Tuesday, December 27, 2011

Even His Own Brothers - A Poem

Jesus’ brothers said to him, “You ought to leave here and go to Judea, so that your disciples may see the miracles you do. No one who wants to become a public figure acts in secret. Since you are doing these things, show yourself to the world.” For even his own brothers did not believe in him. (John 7:3-5)

1.
He shook off the taunts of the well intentioned:
The right time for me has not yet come.
Had he not said the same to his mother
A few months ago, when the wine had run dry
And the master of the wedding had asked
For assistance? Had he then, any more than now,
Been concerned with social niceties or
The demands of public life? Had he courted
Then, or now, the limelight?

Yet that day the best wine had flowed:
Wine to gladden the heart. Though
Evading the piercing glances of
A public who demanded to know each step he took,
Whose clothes he wore and which brands he would support
When he overthrew Rome, or those who poked him
With sticks and said, Show us a miracle, Christ,
He would not neglect the work he came to do:
The bringing of new wine, the birth of a new kingdom,
In and yet not of this world that he trod.

2.
For you any time is right,
Said the brother whom they did not understand,
The eldest, the crazed one, the public magician who
Refused to turn up to his most glamorous gigs.

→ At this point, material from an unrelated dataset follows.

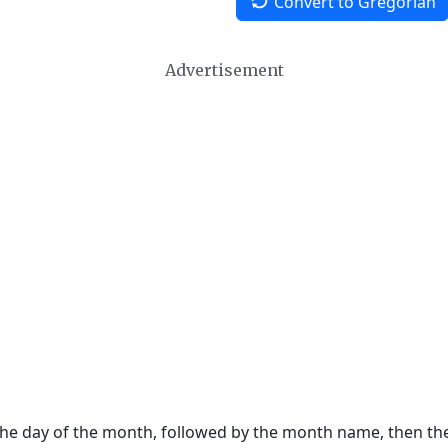
Convert to Gregorian
Advertisement
 the day of the month, followed by the month name, then t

The world cannot hate you,
but it hates me because…

By now they had tuned out. They played a flute for him
Yet he would not dance, a dirge but he would not mourn.
There was no pleasing this one.
Back to their homes they went,
To the regularity of wood shaped with chisel and plane,
While in Judea he hid himself until just the right time
To shake up the self-congratulating party with
The harsh, dissident cymbal of the truth.